### 課題の条件
一覧から、文字列「True」を含む行をすべて抜き出してください。大文字と小文字は区別します。

### 提供された一覧

○ ○ ○ ○

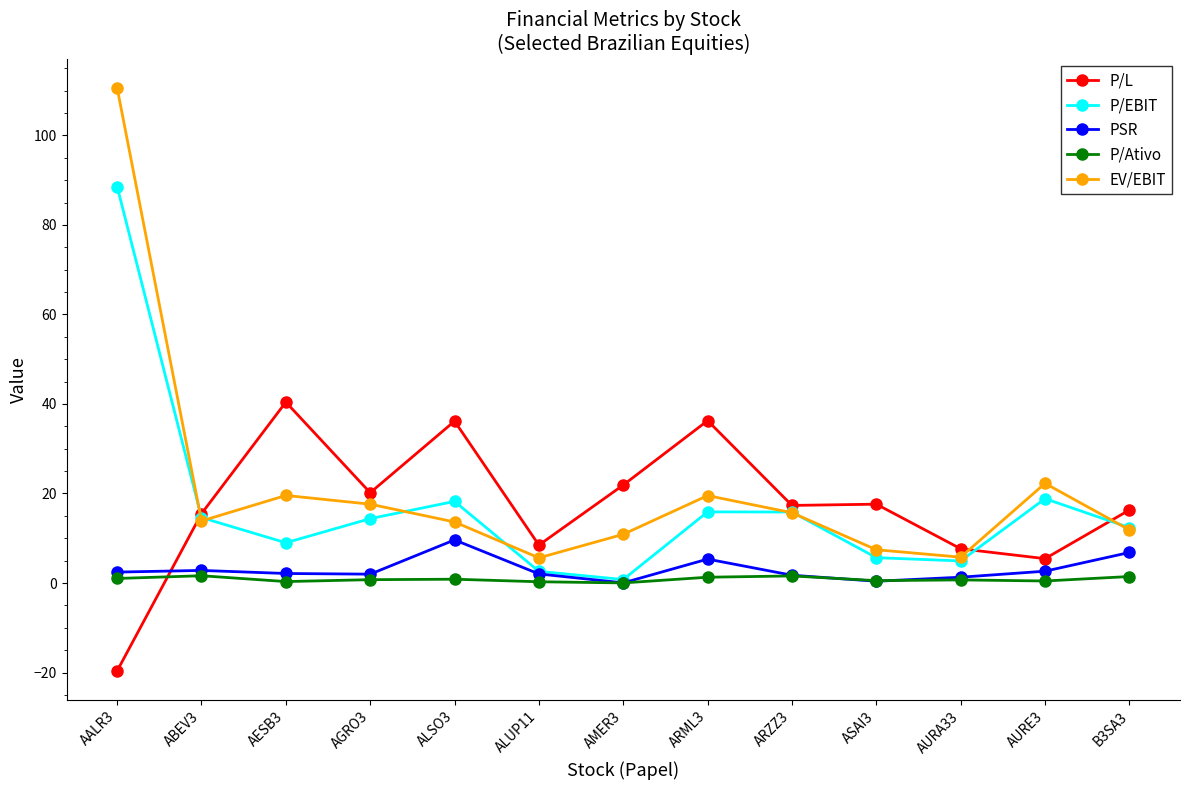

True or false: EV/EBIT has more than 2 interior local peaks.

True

○ ○ ○ ○

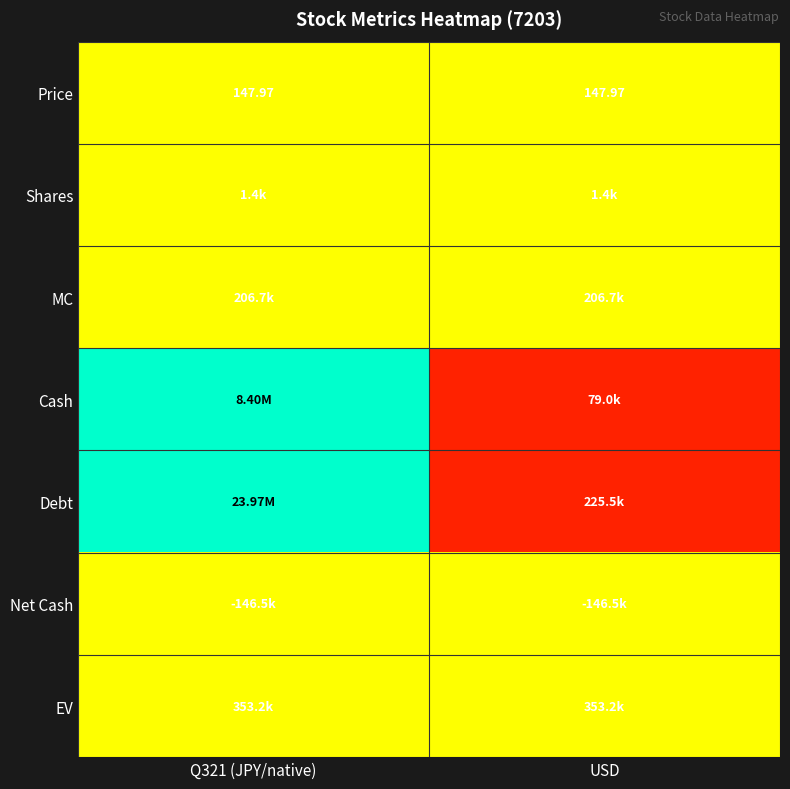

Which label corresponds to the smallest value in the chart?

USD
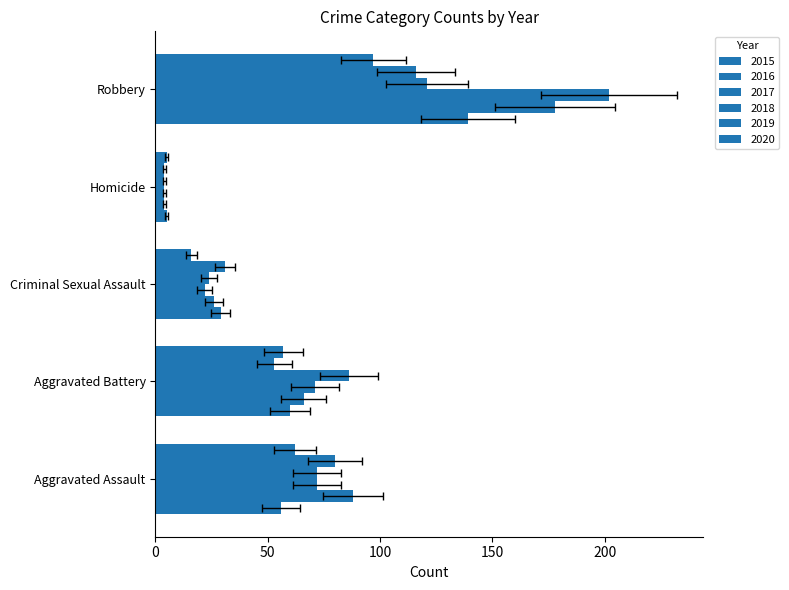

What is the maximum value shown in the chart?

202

○ ○ ○ ○

### 課題の出力
True or false: EV/EBIT has more than 2 interior local peaks.
True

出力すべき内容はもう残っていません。